Some of the most famous celebrity converts to the politics behind this new, shrinking world of plug-ins once wrote and sang paeans to muscle cars and a more muscular culture.

Track 3: "Born to Run" by Bruce Springsteen. Clip: "Beyond the Palace hemi-powered drones scream down the boulevard."

Time was Bruce Springsteen knew that "Jersey boys" mainly meant steel, chrome, rubber and auto tech. Check out the lyrics to "Pink Cadillac" ("but my love is bigger than a Honda") or the car-crazy "Racing in the Street," invoking Chevys with 396 Fuelie heads, Hurst speed-shifters and Camaros running "from the fire roads to the interstate."

Listen to Daniel Henninger's Wonder Land column, now available in audio format.
Track 4: "GTO" by Ronnie and the Daytonas. Clip: "Turn it on, wind it up, blow it out -- GTOoooo."

We are being offered a different world now. One designed, defined and driven by a new set of un-fun obsessions -- carbon footprints, greenhouse gas and alternative energy. This large transition passes before us, barely seen, as the gray water of public policy. Hardly anyone notices how much is being changed.

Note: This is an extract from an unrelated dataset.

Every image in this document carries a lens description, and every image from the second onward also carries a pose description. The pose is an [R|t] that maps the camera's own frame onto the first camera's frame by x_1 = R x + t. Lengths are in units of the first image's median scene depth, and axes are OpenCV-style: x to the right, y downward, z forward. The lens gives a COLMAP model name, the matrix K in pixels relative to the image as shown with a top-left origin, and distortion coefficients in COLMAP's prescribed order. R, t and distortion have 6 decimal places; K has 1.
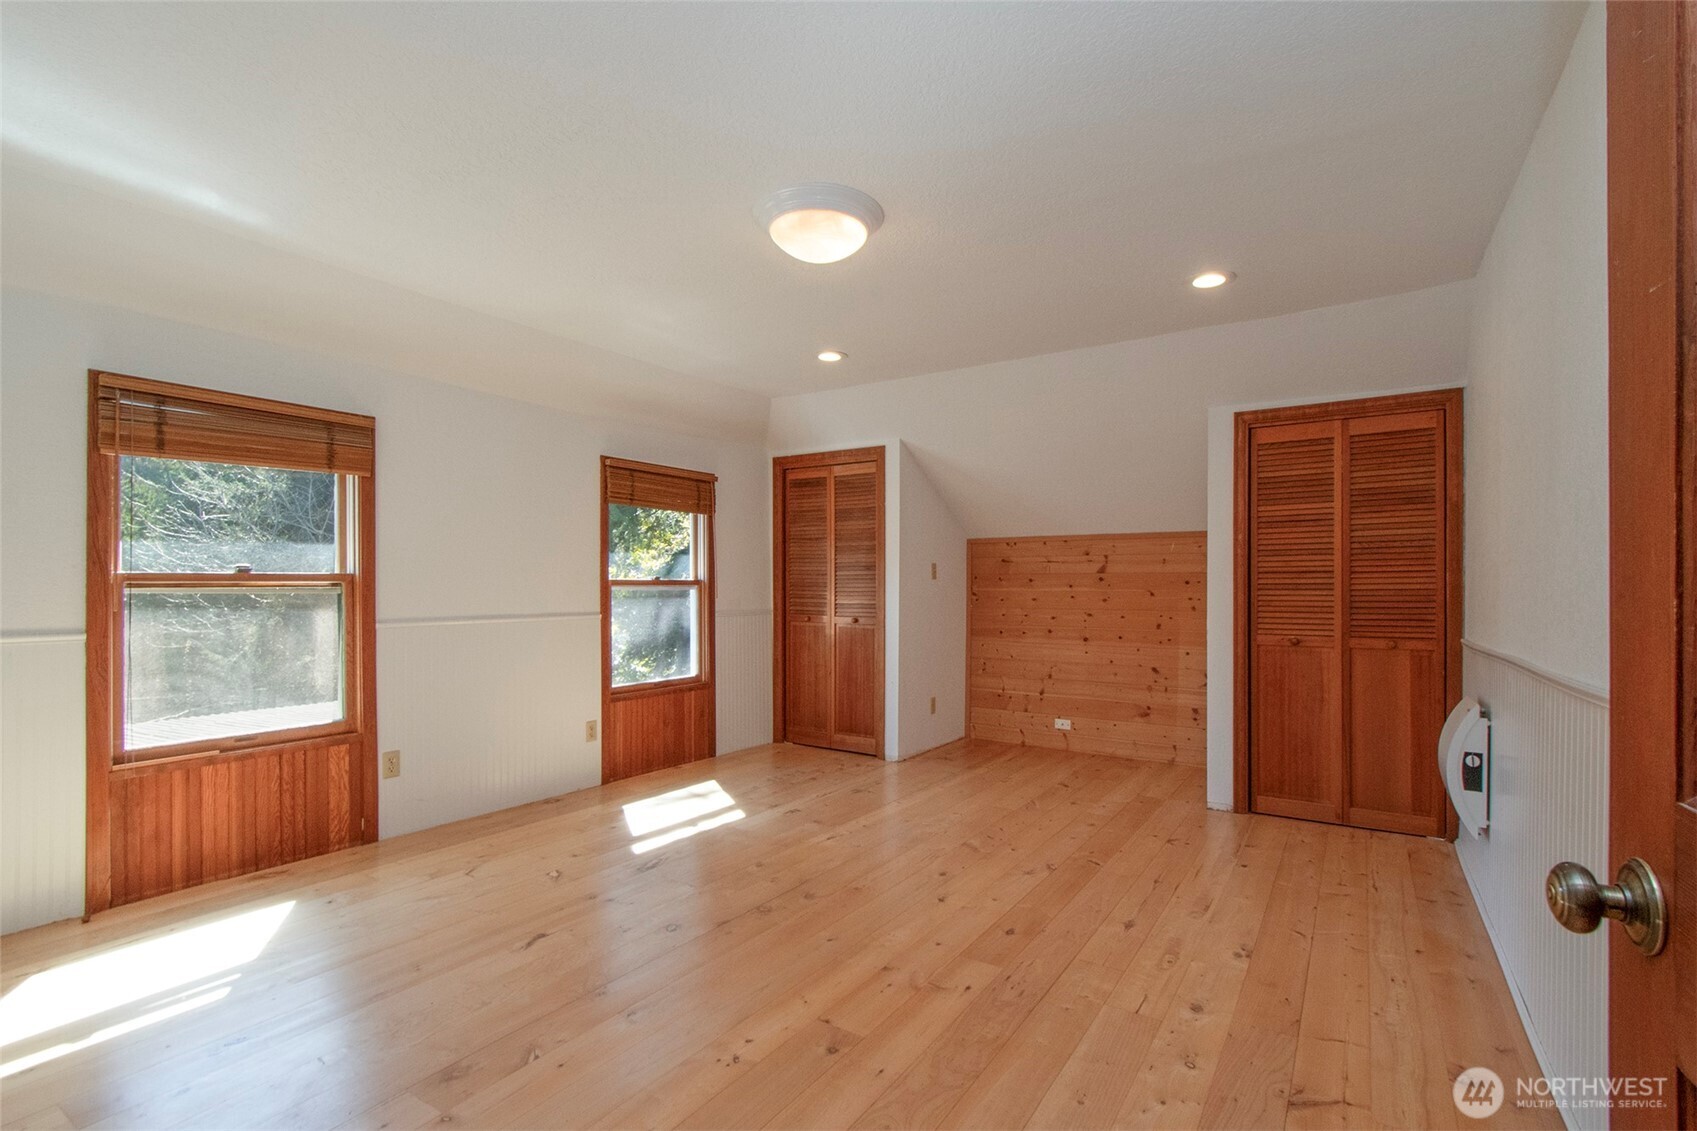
lens RADIAL K [[748.0, 0, 853.5], [0, 748.0, 572.1], [0, 0, 1]] dist [0.000925, -0.000045]
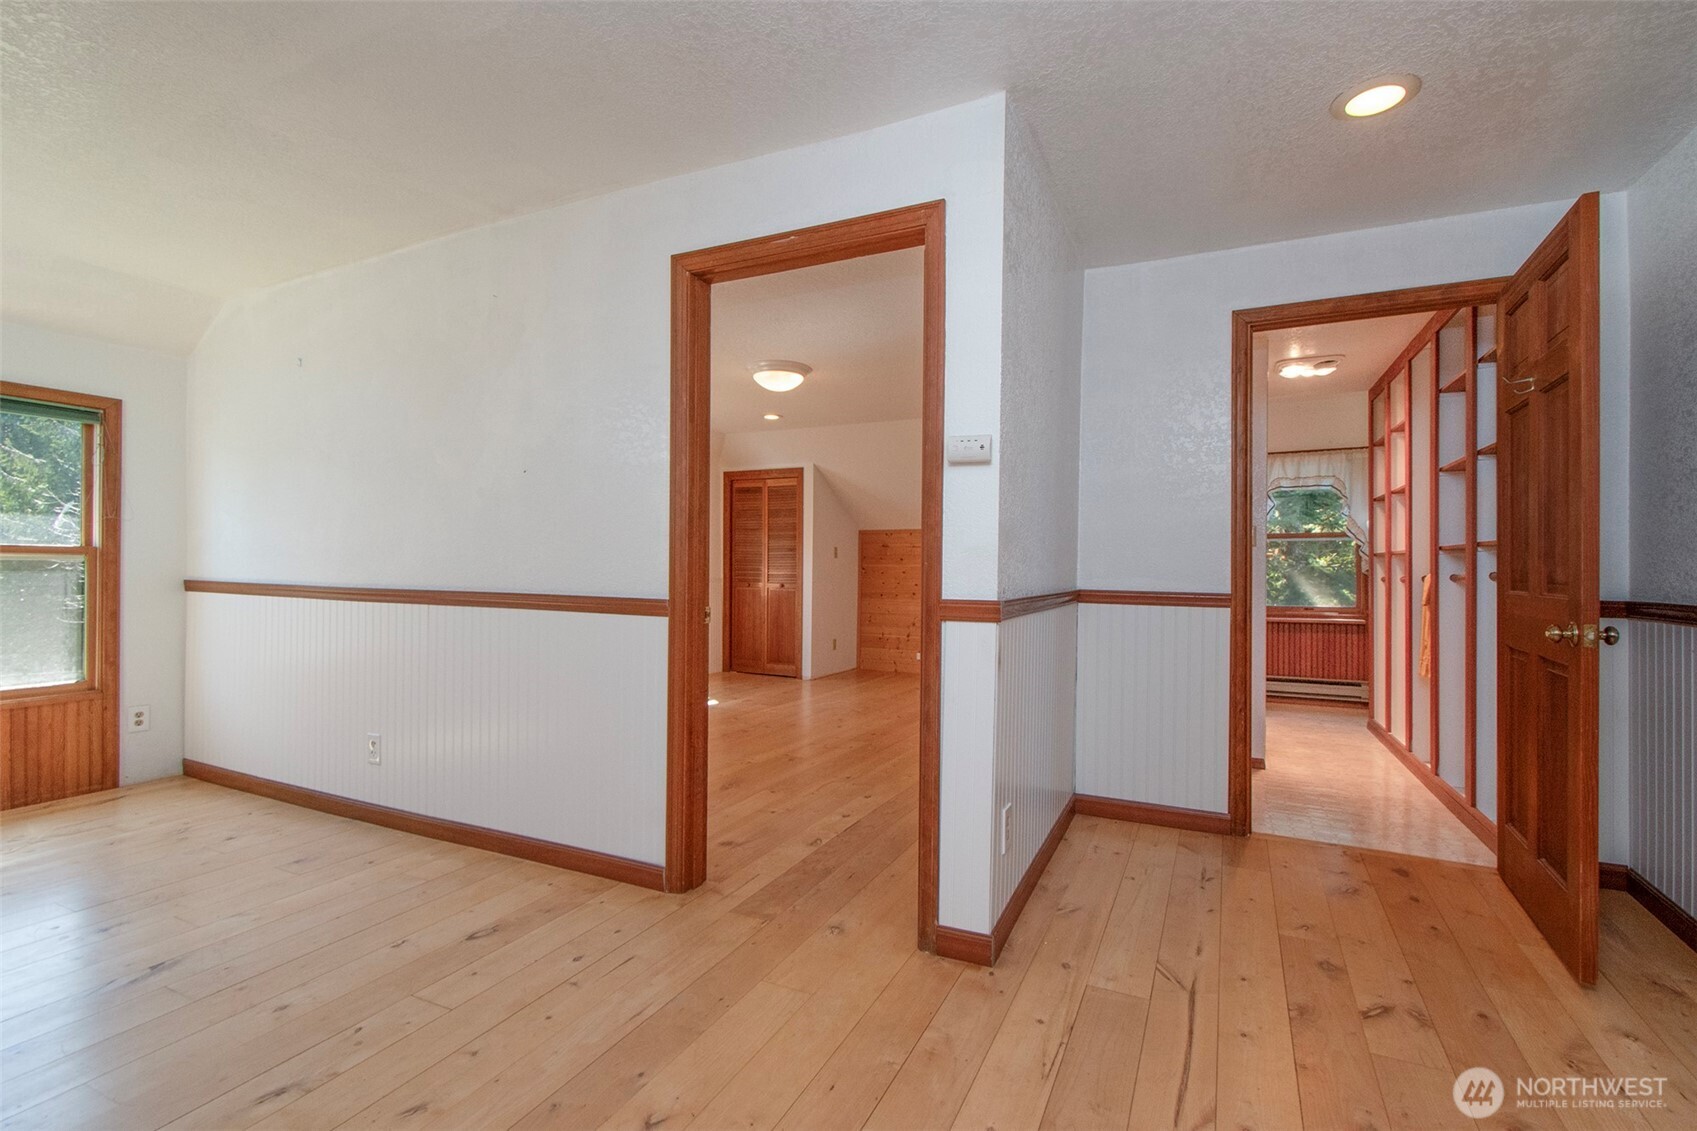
lens RADIAL K [[748.0, 0, 853.5], [0, 748.0, 572.1], [0, 0, 1]] dist [0.000925, -0.000045]
pose [[0.991549, 0.003781, 0.129679, -0.047810], [-0.006623, 0.999747, 0.021489, 0.005603], [-0.129565, -0.022166, 0.991323, -0.460194]]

To put a stop to the new sin of spending too much time out on Highway 9, we are getting the mark-up hearings this week in Washington for the Waxman-Markey climate bill. It's 900 pages long, dripping with thousands of Mickey-Mouse rules to reorder how we live. A Senate Finance Committee document last week on the Obama health-care plan proposes "lifestyle related revenue raisers." Lifestyles like drinking beer. This is the "taxing bad behavior" movement. They get to define what's bad.

Track 5: "Hot Rod Lincoln" by Commander Cody. Clip: "We had flames comin' from out of the side/Feel the tension, man, what a ride!"

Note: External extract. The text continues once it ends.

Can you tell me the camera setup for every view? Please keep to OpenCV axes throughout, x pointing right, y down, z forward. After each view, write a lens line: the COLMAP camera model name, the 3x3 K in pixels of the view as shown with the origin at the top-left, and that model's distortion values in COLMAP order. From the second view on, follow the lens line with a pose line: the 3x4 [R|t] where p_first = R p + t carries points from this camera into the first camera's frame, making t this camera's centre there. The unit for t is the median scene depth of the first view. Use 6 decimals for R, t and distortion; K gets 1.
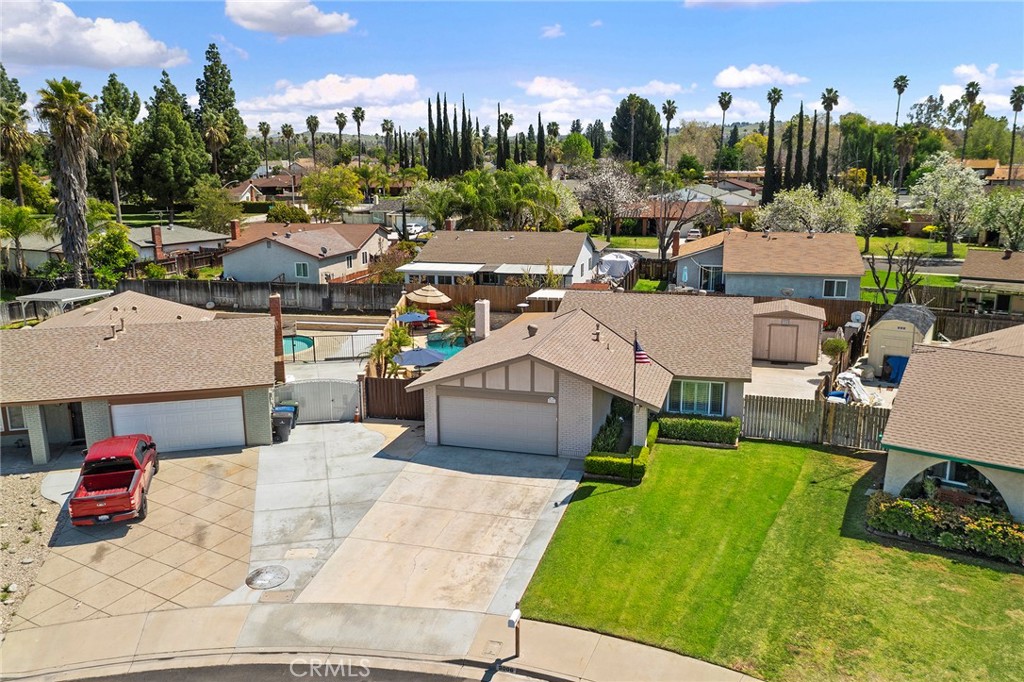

This tension over how we live arrived before the world began standing on its head over global warming. The guys in the hemi-powered drones used to mock the granola and Birkenstock crowd. Look who's on top now.

"Everybody wins?" Not quite. What's winning is a worldview that goes deeper than the data beneath global warming. The gasoline cars they want to turn into scrap were about a lot more than the thrill of roaring on.

The cars and their culture were a manifestation of what made the U.S. really different. The cars, like the country, were big, fast and unfettered. Their drivers were delirious with the possibility of finding something new in life. "It's a town full of losers, and I'm pullin' out of here to win!"

When Americans grew up, that's just what a lot of them did -- win. Now, it looks like we're being asked to throttle down to government-approved survival. They're even running the car companies, telling them what to build, and then they'll pay people to buy the product. Save the planet and lose the nation's heart.

The likelihood of resistance to this timid ethos from anyone in politics is remote. It was tough to watch former A-4 Skyhawk pilot John McCain try to outbid Barack Obama for the green lifestyle vote in the debates. We'll see what happens when people walk into auto showrooms (if they exist) and every car has a wheelbase of about 100 inches.

Maybe they'll bolt. Maybe the car culture will revert to where it began, when the whiskey runners in the South ran from the revenuers. This time the cars themselves will be bootlegged -- fat, fast and gas-powered -- racing through the night on off-map roads while the National Green Corps -- enacted by Congress in the second Obama term -- looks for them from ethanolic choppers overhead. Reborn to run.